18歳成人について考える - 18歳成人のきっかけは国民投票法 -
 日本では長く20歳を成人としてきました。20歳成人は1876年(明治9年)の太政官布告で、課税や兵役の基準年齢を20歳としたことに由来し、1896年(明治29年)に制定された民法で「満20歳をもって成年とす」と規定されました。以来100年以上を経て20歳成人が定着してきましたが、2007年5月に成立した日本国憲法の改正手続きに関する法律(国民投票法)をきっかけに、成人年齢の引き下げの動きが加速しました。  国民投票法の附則第3条第1項で、公職選挙法や民法などの規定に検討を加え、選挙権年齢や成人年齢の引き下げに向けた必要な法制上の措置を講ずることが明記されました。

- 早ければ2020年にも18歳成人へ -
 国民投票法は2010年5月に施行され、同年6月に公職選挙法が改正されて「18歳選挙権」が実現しました。昨年7月の参議院選挙で初めて18歳から国政選挙の投票が行われました。「18歳選挙権」に続いて「18歳成人」が早ければ3年後に迫ってきましたが、それは様々な側面で成人としての権利を持つと共に、成人としての責任やさまざまなリスクを負うことにもなります。例えば成人になれば18歳でも親の同意なしにローンやクレジットカードの契約ができるようになります。しかし、悪質な業者による不当な契約被害に遭った場合、未成年なら親の同意のない契約を取り消すことができますが、成人になれば不用意に高額な買い物をしても契約を取り消せないことになります。

- 契約被害や労働被害に注意 -
 また、アルバイトなどの労働契約が未成年者に不利であると認められた場合、親などが労働基準法に基づく解除権によって労働契約を解除することができます。しかし18歳成人になると18歳、19歳が解除権の対象から外される可能性が高くなります。このためブラック企業、ブラックバイトなどによる労働被害の拡大が懸念されます。
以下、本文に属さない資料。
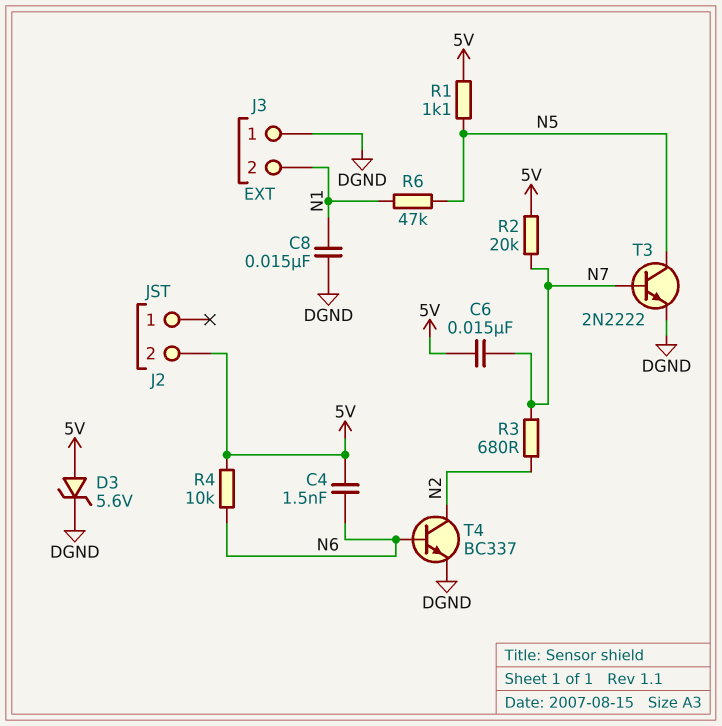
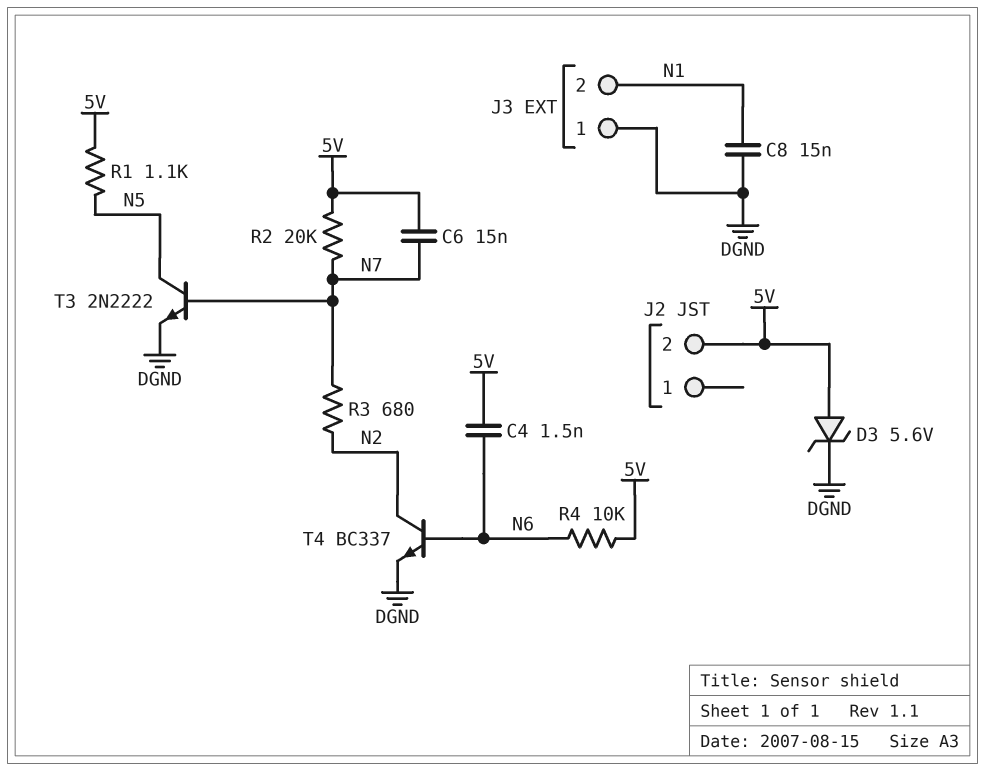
R6: 47k (N1, N5) -> none

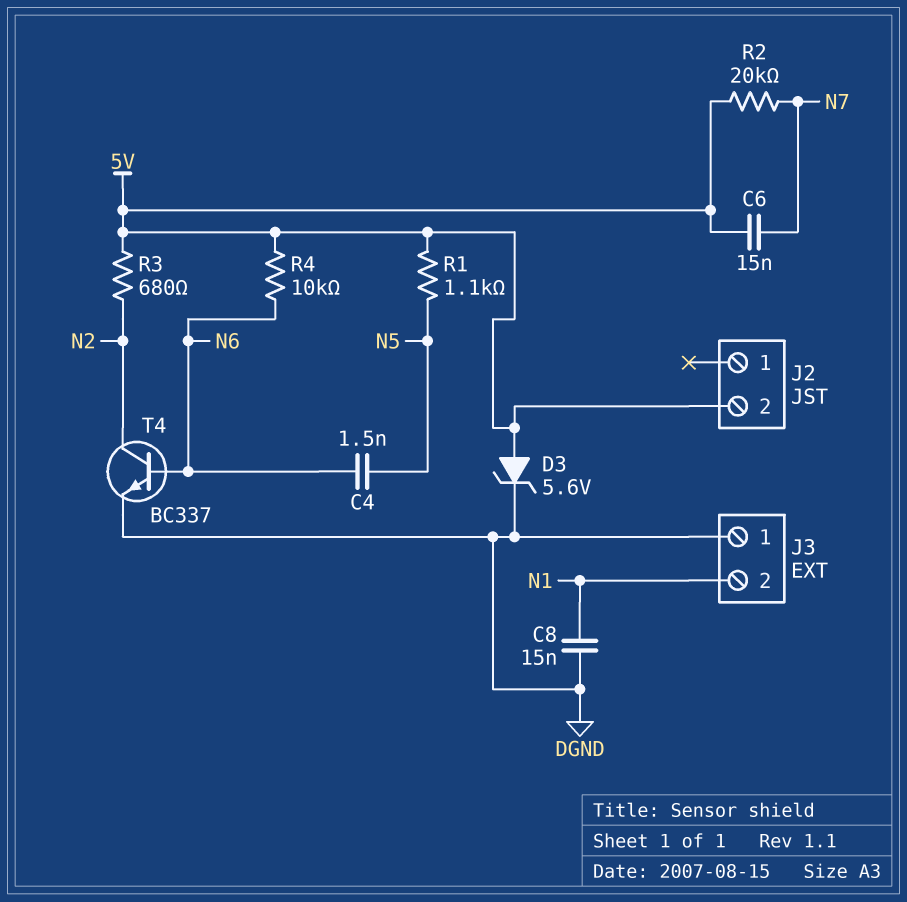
C4: 1.5nF (5V, N6) -> 1.5nF (N5, N6)
R3: 680 (N2, N7) -> 680 (5V, N2)
T3: NPN 2N2222 (B N7, C N5, E DGND) -> none

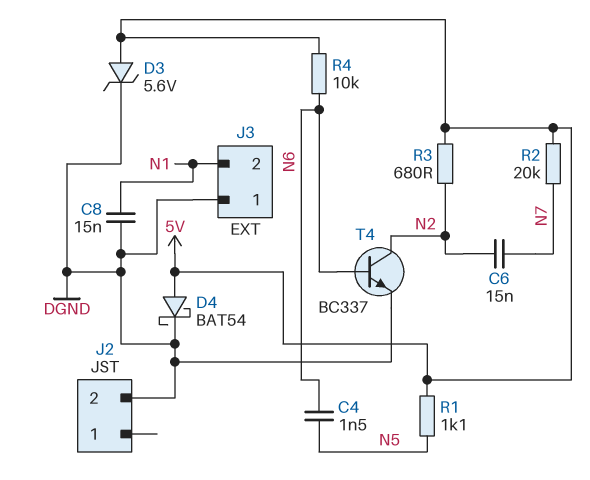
C6: 15nF (5V, N7) -> 15nF (N2, N7)
D4: none -> schottky BAT54 (A 5V, K DGND)
J2 pin 2: 5V -> DGND

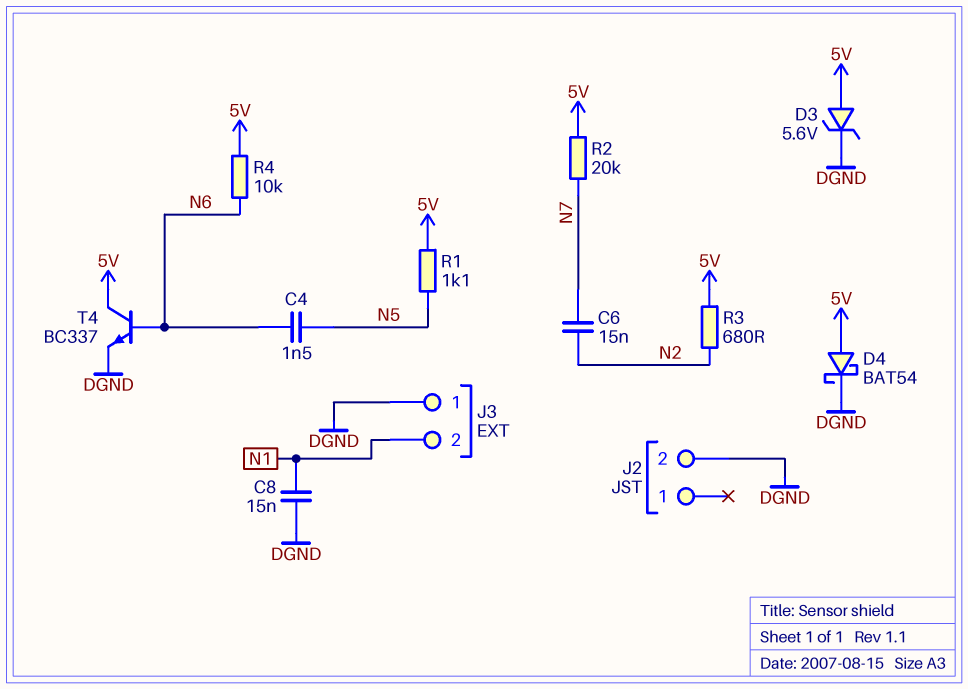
T4: NPN BC337 (B N6, C N2, E DGND) -> NPN BC337 (B N6, C 5V, E DGND)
一方、結婚が可能な年齢は現在男性が18歳、女性が16歳ですが、18歳成人によって男女とも18歳からとなる見通しです。

- 注目集める少年法の適用年齢 -
 民法の成人年齢の引き下げで関心が集まっているのが、飲酒や喫煙などの解禁年齢と少年法の適用年齢への影響です。20歳未満の飲酒、喫煙は未成年者飲酒禁止法、未成年者喫煙禁止法で禁じられています。それぞれ法改正しなければ18、19歳には認められません。飲酒・喫煙を巡っては日本医師会が、健康上の理由を挙げて解禁年齢の引き下げに反対しています。今後すべての世代を対象にした健康政策の一環として慎重な議論が望まれます。少年法では20歳未満を「少年」とし、罪を犯した未成年の保護や更生を主眼に置いて、成人とは異なる刑事手続きを定めています。18歳成人が実現して少年法の適用年齢が引き下げられると、18歳、19歳の人に対する家庭環境などを考慮した再非行防止のための、教育的働きかけや保護支援を受ける機会が奪われることになります。このため再犯リスクを高めるのではという懸念があります。

- 世界の潮流は18歳成人 -
 世界各国の成人年齢はここ数十年で続々と18歳成人に変更されました。法務省が2008年に調査したデータによりますと、世界187カ国・地域のうち成人年齢を20歳以上としているのは43カ国で全体の23%です。ほとんどの国が18歳成人となっています。欧米先進国を中心としたOECD(経済開発協力機構)に加盟する30カ国の中でも、20歳を成人とするのは日本だけで、韓国が19歳、他は18歳を成人としています。欧州の主要国であるイギリスやドイツ、フランスなどは1960年代から70年代にかけて成人年齢を21歳から18歳に引き下げました。いずれも学生運動をきっかけに、「僕たちにも選挙権を与えろ」「私たちも大人として認めて欲しい」という若者層の政治意識の高まりから、選挙権年齢とともに成人年齢が引き下げられた経緯があります。 イギリスは69年、ドイツとフランスは74年、イタリアは75年に18歳成人に変更されました。日本では政府が一方的に決めるだけで、若者層から成人年齢引き下げを求める声はほとんど聞かれません。

- 「成人年齢の歴史」 -
成人に備えて必要な知識を蓄えよう
 江戸時代の武士社会では数えで15歳になれば「元服」を行い成人となりました。この風習は奈良時代から行われ、庶民の間でも男子は12歳から16歳の時期に行われていたようです。女性の場合も元服とは別の「髪上げ」が、12歳から15歳の間に女性の成人の儀式として存在しました。  元服、髪上げの時までは子供ですが、その後は大人としての権利と責任(義務)が発生します。大人と子供の間の「青春期」はかつて存在しませんでしたが、社会構造が高度化、複雑化するにつれて、大人への準備期間としての青春期が生まれ、その期間は伸びてきたようです。高校生の皆さんは大人への助走期間として、間近に迫った成人に備えて、社会生活の中で自分の身を守るために必要な知識を蓄えることが大切です。